# Source data
[START]

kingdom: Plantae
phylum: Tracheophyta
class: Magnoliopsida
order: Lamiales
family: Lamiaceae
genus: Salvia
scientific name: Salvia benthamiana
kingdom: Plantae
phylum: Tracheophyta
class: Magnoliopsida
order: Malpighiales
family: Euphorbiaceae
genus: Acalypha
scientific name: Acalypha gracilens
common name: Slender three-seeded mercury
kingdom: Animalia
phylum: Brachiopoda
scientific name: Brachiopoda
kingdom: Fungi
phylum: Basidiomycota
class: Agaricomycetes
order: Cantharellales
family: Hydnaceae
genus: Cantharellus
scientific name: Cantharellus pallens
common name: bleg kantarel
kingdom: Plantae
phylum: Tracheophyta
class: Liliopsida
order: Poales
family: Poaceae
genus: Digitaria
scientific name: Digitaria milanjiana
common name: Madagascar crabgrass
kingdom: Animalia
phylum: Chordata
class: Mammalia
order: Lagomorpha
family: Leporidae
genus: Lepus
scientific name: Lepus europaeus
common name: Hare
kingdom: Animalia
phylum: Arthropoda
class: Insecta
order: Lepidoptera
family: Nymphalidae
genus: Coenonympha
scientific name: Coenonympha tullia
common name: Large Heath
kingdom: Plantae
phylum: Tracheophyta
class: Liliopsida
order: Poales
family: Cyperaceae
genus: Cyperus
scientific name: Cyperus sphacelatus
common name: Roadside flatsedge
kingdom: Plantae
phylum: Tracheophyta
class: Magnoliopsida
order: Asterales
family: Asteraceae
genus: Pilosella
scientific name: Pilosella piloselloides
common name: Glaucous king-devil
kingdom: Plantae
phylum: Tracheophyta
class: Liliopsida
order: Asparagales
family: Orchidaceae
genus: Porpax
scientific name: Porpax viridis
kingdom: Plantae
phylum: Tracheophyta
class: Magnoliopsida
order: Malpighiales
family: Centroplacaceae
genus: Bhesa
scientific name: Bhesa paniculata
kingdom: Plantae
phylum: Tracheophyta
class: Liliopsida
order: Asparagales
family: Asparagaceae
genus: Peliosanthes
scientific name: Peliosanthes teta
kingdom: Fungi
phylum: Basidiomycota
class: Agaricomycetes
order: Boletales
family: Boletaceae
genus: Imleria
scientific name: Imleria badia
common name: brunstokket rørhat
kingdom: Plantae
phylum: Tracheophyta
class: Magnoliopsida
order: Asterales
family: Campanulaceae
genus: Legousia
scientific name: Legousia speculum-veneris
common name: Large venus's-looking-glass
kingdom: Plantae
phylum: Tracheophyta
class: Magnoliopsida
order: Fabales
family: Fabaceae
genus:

[END]

# Exercise goal
Give every line from the one containing "common name: Large Heath" through the last line of the items, both included, as a JSON list of strings with one string per line and no blank lines.

# Reply to the exercise
[
  "common name: Large Heath",
  "kingdom: Plantae",
  "phylum: Tracheophyta",
  "class: Liliopsida",
  "order: Poales",
  "family: Cyperaceae",
  "genus: Cyperus",
  "scientific name: Cyperus sphacelatus",
  "common name: Roadside flatsedge",
  "kingdom: Plantae",
  "phylum: Tracheophyta",
  "class: Magnoliopsida",
  "order: Asterales",
  "family: Asteraceae",
  "genus: Pilosella",
  "scientific name: Pilosella piloselloides",
  "common name: Glaucous king-devil",
  "kingdom: Plantae",
  "phylum: Tracheophyta",
  "class: Liliopsida",
  "order: Asparagales",
  "family: Orchidaceae",
  "genus: Porpax",
  "scientific name: Porpax viridis",
  "kingdom: Plantae",
  "phylum: Tracheophyta",
  "class: Magnoliopsida",
  "order: Malpighiales",
  "family: Centroplacaceae",
  "genus: Bhesa",
  "scientific name: Bhesa paniculata",
  "kingdom: Plantae",
  "phylum: Tracheophyta",
  "class: Liliopsida",
  "order: Asparagales",
  "family: Asparagaceae",
  "genus: Peliosanthes",
  "scientific name: Peliosanthes teta",
  "kingdom: Fungi",
  "phylum: Basidiomycota",
  "class: Agaricomycetes",
  "order: Boletales",
  "family: Boletaceae",
  "genus: Imleria",
  "scientific name: Imleria badia",
  "common name: brunstokket rørhat",
  "kingdom: Plantae",
  "phylum: Tracheophyta",
  "class: Magnoliopsida",
  "order: Asterales",
  "family: Campanulaceae",
  "genus: Legousia",
  "scientific name: Legousia speculum-veneris",
  "common name: Large venus's-looking-glass",
  "kingdom: Plantae",
  "phylum: Tracheophyta",
  "class: Magnoliopsida",
  "order: Fabales",
  "family: Fabaceae",
  "genus:"
]